Saved data entries:
____________

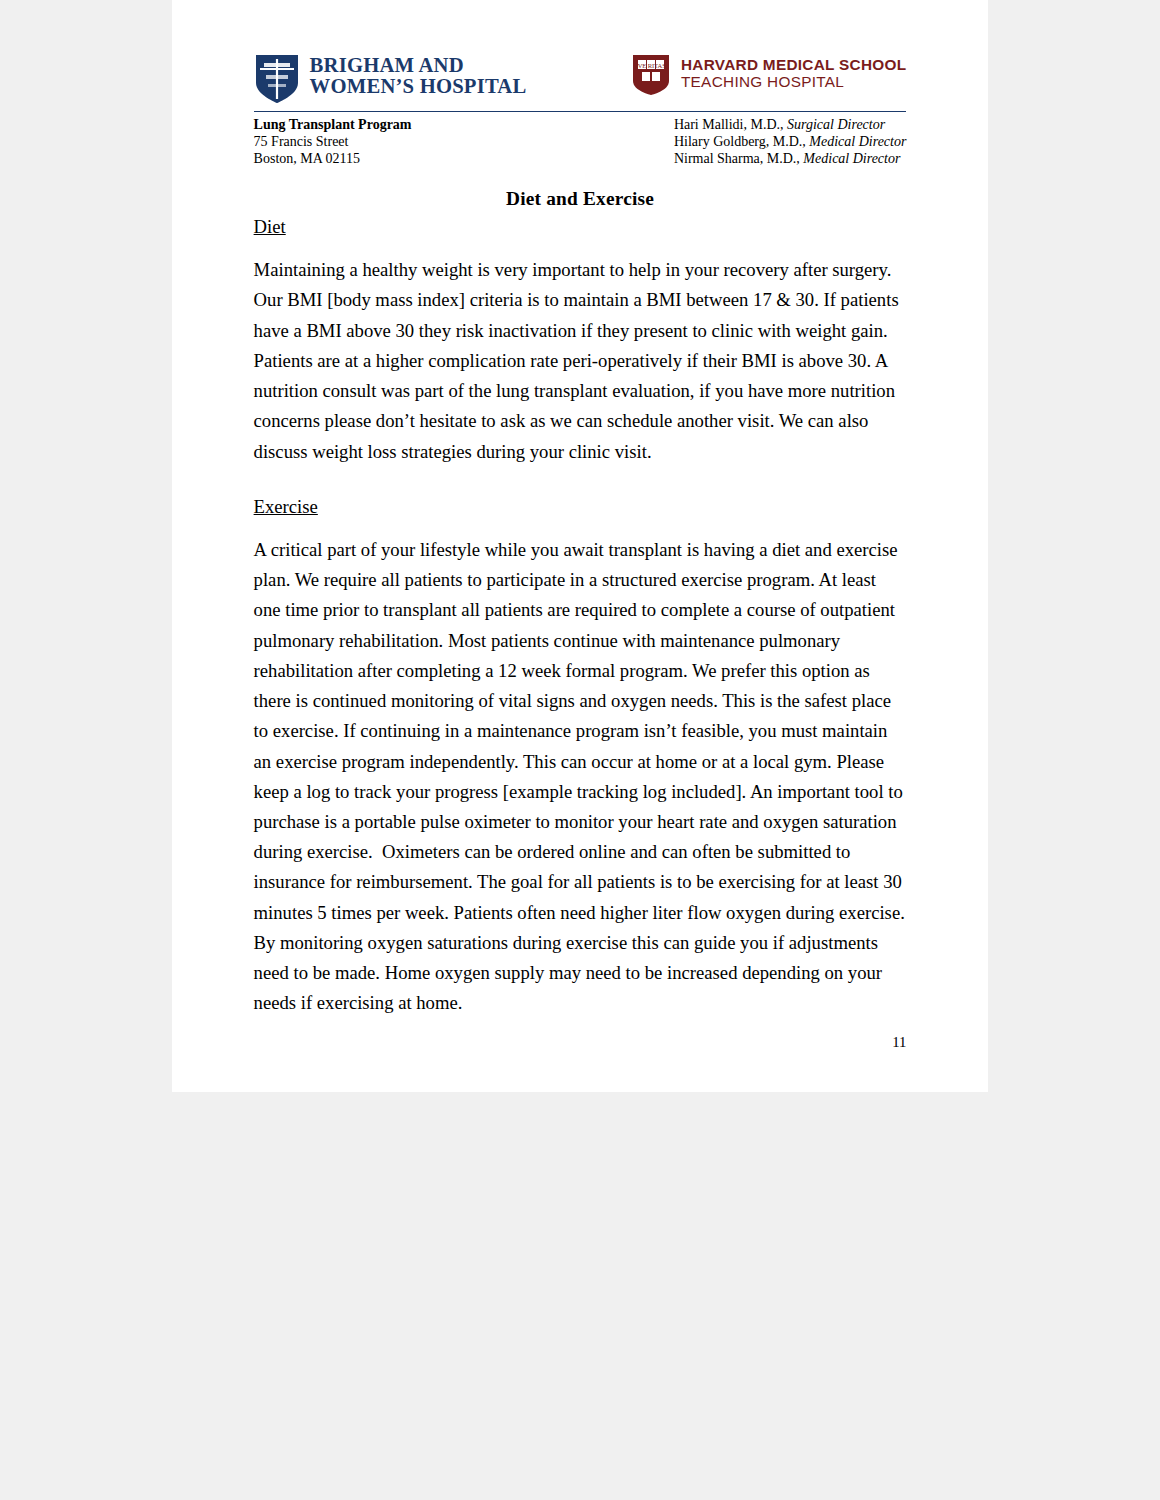Brigham and
Women’s Hospital
VE RI TAS
HARVARD MEDICAL SCHOOL
TEACHING HOSPITAL
Lung Transplant Program
75 Francis Street
Boston, MA 02115
Hari Mallidi, M.D., Surgical Director
Hilary Goldberg, M.D., Medical Director
Nirmal Sharma, M.D., Medical Director
Diet and Exercise
Diet
Maintaining a healthy weight is very important to help in your recovery after surgery. Our BMI [body mass index] criteria is to maintain a BMI between 17 & 30. If patients have a BMI above 30 they risk inactivation if they present to clinic with weight gain. Patients are at a higher complication rate peri-operatively if their BMI is above 30. A nutrition consult was part of the lung transplant evaluation, if you have more nutrition concerns please don’t hesitate to ask as we can schedule another visit. We can also discuss weight loss strategies during your clinic visit.
Exercise
A critical part of your lifestyle while you await transplant is having a diet and exercise plan. We require all patients to participate in a structured exercise program. At least one time prior to transplant all patients are required to complete a course of outpatient pulmonary rehabilitation. Most patients continue with maintenance pulmonary rehabilitation after completing a 12 week formal program. We prefer this option as there is continued monitoring of vital signs and oxygen needs. This is the safest place to exercise. If continuing in a maintenance program isn’t feasible, you must maintain an exercise program independently. This can occur at home or at a local gym. Please keep a log to track your progress [example tracking log included]. An important tool to purchase is a portable pulse oximeter to monitor your heart rate and oxygen saturation during exercise. Oximeters can be ordered online and can often be submitted to insurance for reimbursement. The goal for all patients is to be exercising for at least 30 minutes 5 times per week. Patients often need higher liter flow oxygen during exercise. By monitoring oxygen saturations during exercise this can guide you if adjustments need to be made. Home oxygen supply may need to be increased depending on your needs if exercising at home.
11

____________

GOAL OF THE EXERCISE:
Retype the records above exactly, pictures omitted.

EXERCISE SOLUTION:
Brigham and
Women’s Hospital
VE RI TAS
HARVARD MEDICAL SCHOOL
TEACHING HOSPITAL
Lung Transplant Program
75 Francis Street
Boston, MA 02115
Hari Mallidi, M.D., Surgical Director
Hilary Goldberg, M.D., Medical Director
Nirmal Sharma, M.D., Medical Director
Diet and Exercise
Diet
Maintaining a healthy weight is very important to help in your recovery after surgery. Our BMI [body mass index] criteria is to maintain a BMI between 17 & 30. If patients have a BMI above 30 they risk inactivation if they present to clinic with weight gain. Patients are at a higher complication rate peri-operatively if their BMI is above 30. A nutrition consult was part of the lung transplant evaluation, if you have more nutrition concerns please don’t hesitate to ask as we can schedule another visit. We can also discuss weight loss strategies during your clinic visit.
Exercise
A critical part of your lifestyle while you await transplant is having a diet and exercise plan. We require all patients to participate in a structured exercise program. At least one time prior to transplant all patients are required to complete a course of outpatient pulmonary rehabilitation. Most patients continue with maintenance pulmonary rehabilitation after completing a 12 week formal program. We prefer this option as there is continued monitoring of vital signs and oxygen needs. This is the safest place to exercise. If continuing in a maintenance program isn’t feasible, you must maintain an exercise program independently. This can occur at home or at a local gym. Please keep a log to track your progress [example tracking log included]. An important tool to purchase is a portable pulse oximeter to monitor your heart rate and oxygen saturation during exercise. Oximeters can be ordered online and can often be submitted to insurance for reimbursement. The goal for all patients is to be exercising for at least 30 minutes 5 times per week. Patients often need higher liter flow oxygen during exercise. By monitoring oxygen saturations during exercise this can guide you if adjustments need to be made. Home oxygen supply may need to be increased depending on your needs if exercising at home.
11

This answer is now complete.